Monday, June 24, 2013

Edward Snowden

I would not have done what Edward Snowden did. But I find it odd that almost all of our political leaders – Dianne Feinstein, Charles Schumer, Lindsey Graham, etc., etc. – condemn Edward Snowden without even considering the question of whether the government surveillance he revealed is legal or illegal. I wonder: Would they condemn him if they believed the government surveillance he revealed violates the Fourth Amendment?
Another point: Why do so many apparently intelligent people take the position that if the Executive Branch and Congress (or some part of Congress) "approve" of government surveillance (often by inaction, it is supposed), that such approval legitimates otherwise unconstitutional surveillance?

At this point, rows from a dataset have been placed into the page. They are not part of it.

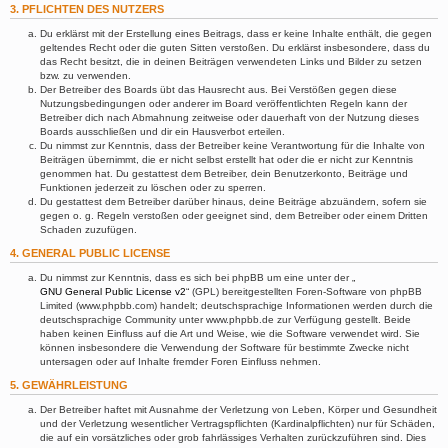
3. PFLICHTEN DES NUTZERS
Du erklärst mit der Erstellung eines Beitrags, dass er keine Inhalte enthält, die gegen
geltendes Recht oder die guten Sitten verstoßen. Du erklärst insbesondere, dass du
das Recht besitzt, die in deinen Beiträgen verwendeten Links und Bilder zu setzen
bzw. zu verwenden.
Der Betreiber des Boards übt das Hausrecht aus. Bei Verstößen gegen diese
Nutzungsbedingungen oder anderer im Board veröffentlichten Regeln kann der
Betreiber dich nach Abmahnung zeitweise oder dauerhaft von der Nutzung dieses
Boards ausschließen und dir ein Hausverbot erteilen.
Du nimmst zur Kenntnis, dass der Betreiber keine Verantwortung für die Inhalte von
Beiträgen übernimmt, die er nicht selbst erstellt hat oder die er nicht zur Kenntnis
genommen hat. Du gestattest dem Betreiber, dein Benutzerkonto, Beiträge und
Funktionen jederzeit zu löschen oder zu sperren.
Du gestattest dem Betreiber darüber hinaus, deine Beiträge abzuändern, sofern sie
gegen o. g. Regeln verstoßen oder geeignet sind, dem Betreiber oder einem Dritten
Schaden zuzufügen.
4. GENERAL PUBLIC LICENSE
Du nimmst zur Kenntnis, dass es sich bei phpBB um eine unter der „
GNU General Public License v2
“ (GPL) bereitgestellten Foren-Software von phpBB
Limited (www.phpbb.com) handelt; deutschsprachige Informationen werden durch die
deutschsprachige Community unter www.phpbb.de zur Verfügung gestellt. Beide
haben keinen Einfluss auf die Art und Weise, wie die Software verwendet wird. Sie
können insbesondere die Verwendung der Software für bestimmte Zwecke nicht
untersagen oder auf Inhalte fremder Foren Einfluss nehmen.
5. GEWÄHRLEISTUNG
Der Betreiber haftet mit Ausnahme der Verletzung von Leben, Körper und Gesundheit
und der Verletzung wesentlicher Vertragspflichten (Kardinalpflichten) nur für Schäden,
die auf ein vorsätzliches oder grob fahrlässiges Verhalten zurückzuführen sind. Dies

Have they forgotten that it is black-letter law that ordinarily neither executive nor congressional approval transforms unconstitutional government action - state action that violates a Bill of Rights guarantee - into constitutional government action? The default rule is that neither the Executive Branch, nor Congress, nor the Executive Branch and Congress acting together, have the authority to approve government action that violates the Fourth Amendment.

Expedient legal thinking rules in the halls of our government.

Postscript: it is hard to say – it is impossible to say – whether there has been judicial review of the constitutionality of this or that type of covert surveillance by the NSA. That's because the opinions of the FISA court are secret!